Would you return every line of the listing below that has "center" in it?

Data below ->
'''

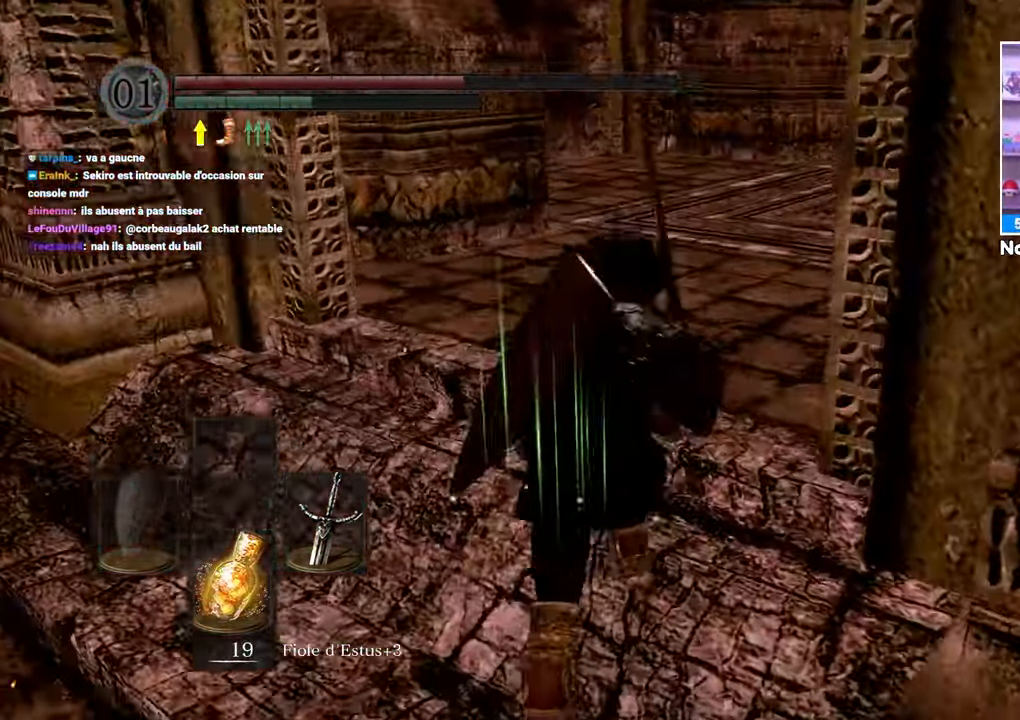
Gameplay with a controller (Xbox layout); each line is a JSON object with the inputs held at the frame after it (dt_ms = milliseconds from this image to that frame). "events" lists button and stick changes between this image and that frame as [ms after this image, input, new state], when the widget could be followed in between. Not read: L3 R3.
{"dt_ms": 500, "buttons": ["B"], "left_stick": "up", "right_stick": "center", "events": [[33, "right_stick", "center"], [100, "right_stick", "right"], [217, "right_stick", "center"]]}
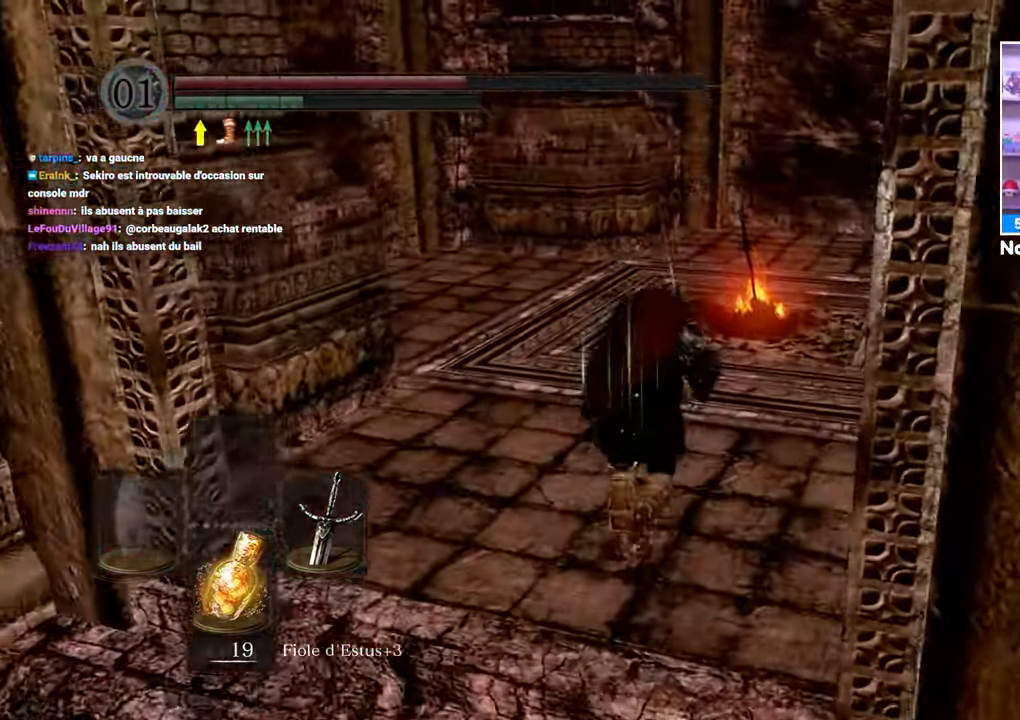
{"dt_ms": 500, "buttons": ["B"], "left_stick": "up", "right_stick": "center", "events": []}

'''

Written solution ->
{"dt_ms": 500, "buttons": ["B"], "left_stick": "up", "right_stick": "center", "events": [[33, "right_stick", "center"], [100, "right_stick", "right"], [217, "right_stick", "center"]]}
{"dt_ms": 500, "buttons": ["B"], "left_stick": "up", "right_stick": "center", "events": []}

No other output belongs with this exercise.